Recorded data
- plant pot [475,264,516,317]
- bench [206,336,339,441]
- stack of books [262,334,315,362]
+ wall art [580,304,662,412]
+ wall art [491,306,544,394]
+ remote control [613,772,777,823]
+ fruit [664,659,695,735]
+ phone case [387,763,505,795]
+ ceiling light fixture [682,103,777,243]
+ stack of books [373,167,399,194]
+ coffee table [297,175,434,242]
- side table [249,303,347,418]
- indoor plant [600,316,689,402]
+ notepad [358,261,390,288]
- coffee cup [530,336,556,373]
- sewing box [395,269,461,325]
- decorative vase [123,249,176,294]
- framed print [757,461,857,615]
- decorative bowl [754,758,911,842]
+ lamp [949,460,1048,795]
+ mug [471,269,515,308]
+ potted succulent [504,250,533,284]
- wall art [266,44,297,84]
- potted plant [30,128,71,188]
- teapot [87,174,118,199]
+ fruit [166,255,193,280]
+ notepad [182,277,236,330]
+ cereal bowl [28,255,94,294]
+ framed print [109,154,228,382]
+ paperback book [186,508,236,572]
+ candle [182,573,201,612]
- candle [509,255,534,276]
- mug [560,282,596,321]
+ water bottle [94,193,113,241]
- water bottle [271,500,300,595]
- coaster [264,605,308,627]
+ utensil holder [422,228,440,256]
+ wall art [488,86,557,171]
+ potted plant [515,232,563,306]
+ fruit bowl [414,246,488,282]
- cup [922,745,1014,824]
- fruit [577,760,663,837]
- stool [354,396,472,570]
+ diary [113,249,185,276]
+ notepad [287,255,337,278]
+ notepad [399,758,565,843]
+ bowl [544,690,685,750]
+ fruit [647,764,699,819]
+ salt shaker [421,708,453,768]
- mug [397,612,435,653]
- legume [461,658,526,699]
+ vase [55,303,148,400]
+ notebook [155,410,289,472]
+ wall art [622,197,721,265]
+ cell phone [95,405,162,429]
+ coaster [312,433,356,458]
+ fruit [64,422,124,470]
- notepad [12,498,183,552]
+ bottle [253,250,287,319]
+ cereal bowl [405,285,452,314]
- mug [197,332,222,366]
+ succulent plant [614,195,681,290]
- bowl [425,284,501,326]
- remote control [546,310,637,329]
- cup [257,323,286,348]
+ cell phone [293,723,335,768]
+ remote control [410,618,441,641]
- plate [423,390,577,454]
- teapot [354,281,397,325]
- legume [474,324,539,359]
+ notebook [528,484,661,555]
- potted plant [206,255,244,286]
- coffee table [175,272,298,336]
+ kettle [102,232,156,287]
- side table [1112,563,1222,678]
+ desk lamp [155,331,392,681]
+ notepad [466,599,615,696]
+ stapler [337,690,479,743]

> **Assignment**
Within the entries, find all lines holding "fruit" and copy each one.

> **Solved problem**
+ fruit [664,659,695,735]
+ fruit [166,255,193,280]
+ fruit bowl [414,246,488,282]
- fruit [577,760,663,837]
+ fruit [647,764,699,819]
+ fruit [64,422,124,470]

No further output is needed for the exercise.